Among the entries below, find the line with "Not a database.", then quote it and each following line up to and including the line with "- Redundancy is unavoidable", and nothing else.

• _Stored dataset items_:
%%

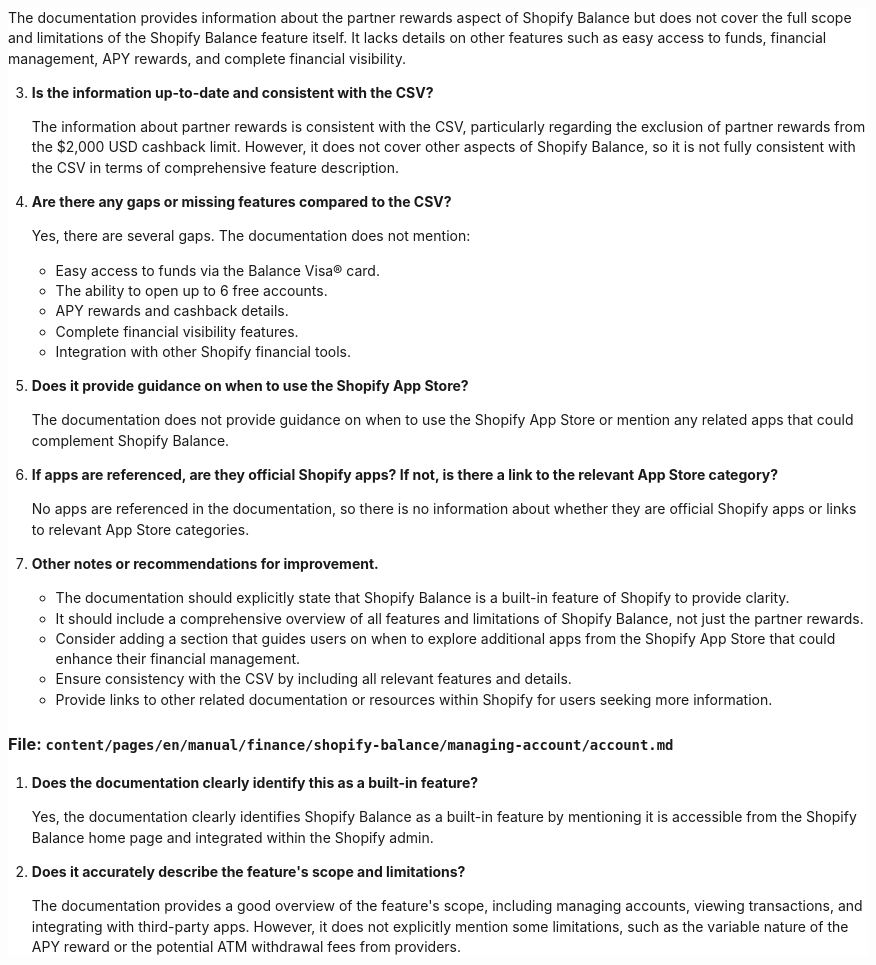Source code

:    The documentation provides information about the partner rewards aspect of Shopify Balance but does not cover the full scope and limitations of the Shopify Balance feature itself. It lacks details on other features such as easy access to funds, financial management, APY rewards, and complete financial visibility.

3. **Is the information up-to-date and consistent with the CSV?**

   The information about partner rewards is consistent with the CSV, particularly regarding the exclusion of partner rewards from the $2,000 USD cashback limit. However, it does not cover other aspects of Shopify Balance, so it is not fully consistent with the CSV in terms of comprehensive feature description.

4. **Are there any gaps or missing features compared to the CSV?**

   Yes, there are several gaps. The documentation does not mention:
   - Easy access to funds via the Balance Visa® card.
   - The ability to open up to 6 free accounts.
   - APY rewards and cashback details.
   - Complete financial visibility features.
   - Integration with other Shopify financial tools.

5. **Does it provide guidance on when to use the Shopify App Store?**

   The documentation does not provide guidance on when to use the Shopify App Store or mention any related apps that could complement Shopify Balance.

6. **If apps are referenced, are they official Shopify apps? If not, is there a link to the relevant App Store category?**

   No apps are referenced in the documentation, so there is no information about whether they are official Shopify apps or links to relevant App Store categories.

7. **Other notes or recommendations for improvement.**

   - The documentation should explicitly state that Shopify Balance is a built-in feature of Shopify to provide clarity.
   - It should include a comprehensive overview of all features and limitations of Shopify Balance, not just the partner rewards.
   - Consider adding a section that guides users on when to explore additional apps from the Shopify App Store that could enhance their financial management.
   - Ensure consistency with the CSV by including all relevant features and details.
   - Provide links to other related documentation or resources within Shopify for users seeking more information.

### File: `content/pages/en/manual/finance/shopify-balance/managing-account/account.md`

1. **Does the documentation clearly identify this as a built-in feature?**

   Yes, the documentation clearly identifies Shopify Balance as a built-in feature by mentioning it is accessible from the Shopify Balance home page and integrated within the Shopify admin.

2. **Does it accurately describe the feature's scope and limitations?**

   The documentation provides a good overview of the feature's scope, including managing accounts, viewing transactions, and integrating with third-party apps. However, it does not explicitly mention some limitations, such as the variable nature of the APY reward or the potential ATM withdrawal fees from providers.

%%
%%

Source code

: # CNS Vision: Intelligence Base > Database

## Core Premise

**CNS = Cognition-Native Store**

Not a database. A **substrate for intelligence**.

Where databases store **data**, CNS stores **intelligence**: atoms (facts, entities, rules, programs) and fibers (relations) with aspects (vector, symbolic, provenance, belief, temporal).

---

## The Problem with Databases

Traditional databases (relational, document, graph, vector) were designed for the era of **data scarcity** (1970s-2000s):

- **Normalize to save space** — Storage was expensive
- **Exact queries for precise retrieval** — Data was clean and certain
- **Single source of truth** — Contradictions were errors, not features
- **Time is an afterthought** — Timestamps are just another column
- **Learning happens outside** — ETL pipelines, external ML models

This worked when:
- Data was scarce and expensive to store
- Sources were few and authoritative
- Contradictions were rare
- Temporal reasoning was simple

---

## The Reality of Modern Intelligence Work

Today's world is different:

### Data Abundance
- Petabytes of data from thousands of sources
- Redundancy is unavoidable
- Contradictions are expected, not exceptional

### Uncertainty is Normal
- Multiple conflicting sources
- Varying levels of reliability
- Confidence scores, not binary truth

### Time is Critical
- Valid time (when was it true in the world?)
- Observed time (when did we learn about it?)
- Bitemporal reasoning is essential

%%
%%

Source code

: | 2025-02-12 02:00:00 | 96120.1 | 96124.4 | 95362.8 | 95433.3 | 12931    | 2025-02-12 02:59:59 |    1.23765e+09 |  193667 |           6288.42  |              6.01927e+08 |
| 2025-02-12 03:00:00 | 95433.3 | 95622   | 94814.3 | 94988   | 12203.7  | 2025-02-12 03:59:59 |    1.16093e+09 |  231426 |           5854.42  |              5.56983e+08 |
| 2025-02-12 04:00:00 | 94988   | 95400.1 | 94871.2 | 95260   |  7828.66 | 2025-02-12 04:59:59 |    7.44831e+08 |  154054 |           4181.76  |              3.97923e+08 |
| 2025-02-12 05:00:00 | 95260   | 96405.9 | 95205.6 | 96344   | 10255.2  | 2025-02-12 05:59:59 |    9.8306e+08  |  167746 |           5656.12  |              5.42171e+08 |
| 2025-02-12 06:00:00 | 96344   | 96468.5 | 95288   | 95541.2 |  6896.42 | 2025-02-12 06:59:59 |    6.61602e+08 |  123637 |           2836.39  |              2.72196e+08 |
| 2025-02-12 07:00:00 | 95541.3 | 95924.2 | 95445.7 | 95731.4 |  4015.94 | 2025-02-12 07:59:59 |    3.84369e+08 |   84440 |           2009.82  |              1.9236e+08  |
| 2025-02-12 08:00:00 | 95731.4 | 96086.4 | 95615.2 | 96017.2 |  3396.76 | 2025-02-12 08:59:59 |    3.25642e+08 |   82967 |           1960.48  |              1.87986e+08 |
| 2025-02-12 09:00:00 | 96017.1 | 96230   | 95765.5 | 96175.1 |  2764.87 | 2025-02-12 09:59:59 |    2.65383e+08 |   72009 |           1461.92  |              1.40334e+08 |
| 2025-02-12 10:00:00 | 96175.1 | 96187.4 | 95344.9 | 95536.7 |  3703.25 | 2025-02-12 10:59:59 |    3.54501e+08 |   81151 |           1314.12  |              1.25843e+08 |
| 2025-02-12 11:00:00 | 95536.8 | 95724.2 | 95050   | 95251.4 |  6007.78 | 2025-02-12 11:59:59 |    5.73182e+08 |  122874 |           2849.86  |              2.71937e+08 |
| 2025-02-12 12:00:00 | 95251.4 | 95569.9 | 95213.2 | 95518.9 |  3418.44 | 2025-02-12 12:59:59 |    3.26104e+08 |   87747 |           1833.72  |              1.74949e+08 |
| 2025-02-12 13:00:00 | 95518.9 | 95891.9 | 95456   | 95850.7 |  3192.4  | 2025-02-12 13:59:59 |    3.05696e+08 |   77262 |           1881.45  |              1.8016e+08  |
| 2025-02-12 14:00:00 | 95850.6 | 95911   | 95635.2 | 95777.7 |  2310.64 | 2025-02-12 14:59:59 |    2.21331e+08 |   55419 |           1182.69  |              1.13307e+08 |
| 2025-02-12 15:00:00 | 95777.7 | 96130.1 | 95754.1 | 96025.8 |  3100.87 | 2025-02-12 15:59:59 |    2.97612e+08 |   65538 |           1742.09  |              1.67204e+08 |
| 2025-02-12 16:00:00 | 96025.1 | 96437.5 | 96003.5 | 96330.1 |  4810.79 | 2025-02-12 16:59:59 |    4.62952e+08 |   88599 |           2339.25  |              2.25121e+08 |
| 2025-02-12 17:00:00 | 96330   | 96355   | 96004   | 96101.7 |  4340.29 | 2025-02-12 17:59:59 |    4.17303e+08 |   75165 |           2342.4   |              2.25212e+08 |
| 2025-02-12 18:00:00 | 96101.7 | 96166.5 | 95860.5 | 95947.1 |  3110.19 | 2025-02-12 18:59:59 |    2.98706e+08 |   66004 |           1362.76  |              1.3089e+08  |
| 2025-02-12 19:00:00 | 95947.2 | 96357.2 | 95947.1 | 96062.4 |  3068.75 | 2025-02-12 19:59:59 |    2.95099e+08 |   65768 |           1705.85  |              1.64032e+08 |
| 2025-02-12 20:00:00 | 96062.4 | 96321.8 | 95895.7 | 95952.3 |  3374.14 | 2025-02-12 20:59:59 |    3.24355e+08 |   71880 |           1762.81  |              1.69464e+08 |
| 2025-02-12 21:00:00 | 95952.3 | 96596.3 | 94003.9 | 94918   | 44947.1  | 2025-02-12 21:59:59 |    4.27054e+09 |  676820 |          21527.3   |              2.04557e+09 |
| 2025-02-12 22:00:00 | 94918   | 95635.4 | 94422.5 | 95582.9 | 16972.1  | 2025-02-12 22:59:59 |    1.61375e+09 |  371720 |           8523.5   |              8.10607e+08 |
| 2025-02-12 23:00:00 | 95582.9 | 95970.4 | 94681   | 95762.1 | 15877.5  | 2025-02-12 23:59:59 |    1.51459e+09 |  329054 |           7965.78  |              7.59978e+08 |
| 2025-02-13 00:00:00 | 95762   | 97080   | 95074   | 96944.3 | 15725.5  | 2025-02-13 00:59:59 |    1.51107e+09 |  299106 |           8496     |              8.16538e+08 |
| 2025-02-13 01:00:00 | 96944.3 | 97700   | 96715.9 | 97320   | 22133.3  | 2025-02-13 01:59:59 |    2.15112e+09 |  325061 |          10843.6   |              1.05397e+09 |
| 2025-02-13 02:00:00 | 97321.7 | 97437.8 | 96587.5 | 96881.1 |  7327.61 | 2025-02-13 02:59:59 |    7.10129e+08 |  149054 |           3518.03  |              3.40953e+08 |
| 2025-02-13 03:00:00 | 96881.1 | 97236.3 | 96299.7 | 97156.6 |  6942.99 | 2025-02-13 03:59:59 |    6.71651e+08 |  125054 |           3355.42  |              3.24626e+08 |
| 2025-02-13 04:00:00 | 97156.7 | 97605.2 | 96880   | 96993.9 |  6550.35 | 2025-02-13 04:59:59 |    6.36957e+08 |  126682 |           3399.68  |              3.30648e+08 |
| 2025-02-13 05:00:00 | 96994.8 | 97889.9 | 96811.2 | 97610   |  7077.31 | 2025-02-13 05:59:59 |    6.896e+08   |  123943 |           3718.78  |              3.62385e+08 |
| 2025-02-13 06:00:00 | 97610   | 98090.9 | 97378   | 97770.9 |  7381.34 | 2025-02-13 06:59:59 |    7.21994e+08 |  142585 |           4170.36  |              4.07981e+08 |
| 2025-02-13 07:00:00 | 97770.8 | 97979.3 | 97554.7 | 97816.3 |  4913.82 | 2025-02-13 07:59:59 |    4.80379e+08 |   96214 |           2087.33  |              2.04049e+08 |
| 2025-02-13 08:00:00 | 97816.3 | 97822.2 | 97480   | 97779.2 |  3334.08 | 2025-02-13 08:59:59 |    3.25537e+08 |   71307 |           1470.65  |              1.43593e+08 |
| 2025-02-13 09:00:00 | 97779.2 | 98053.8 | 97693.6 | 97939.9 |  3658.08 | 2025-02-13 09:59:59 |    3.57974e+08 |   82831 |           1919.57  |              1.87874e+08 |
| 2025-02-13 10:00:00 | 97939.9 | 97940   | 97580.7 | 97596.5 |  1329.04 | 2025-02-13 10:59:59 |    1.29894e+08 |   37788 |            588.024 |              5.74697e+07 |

%%

• _OUTPUT FOR THIS TASK_:
Not a database. A **substrate for intelligence**.

Where databases store **data**, CNS stores **intelligence**: atoms (facts, entities, rules, programs) and fibers (relations) with aspects (vector, symbolic, provenance, belief, temporal).

---

## The Problem with Databases

Traditional databases (relational, document, graph, vector) were designed for the era of **data scarcity** (1970s-2000s):

- **Normalize to save space** — Storage was expensive
- **Exact queries for precise retrieval** — Data was clean and certain
- **Single source of truth** — Contradictions were errors, not features
- **Time is an afterthought** — Timestamps are just another column
- **Learning happens outside** — ETL pipelines, external ML models

This worked when:
- Data was scarce and expensive to store
- Sources were few and authoritative
- Contradictions were rare
- Temporal reasoning was simple

---

## The Reality of Modern Intelligence Work

Today's world is different:

### Data Abundance
- Petabytes of data from thousands of sources
- Redundancy is unavoidable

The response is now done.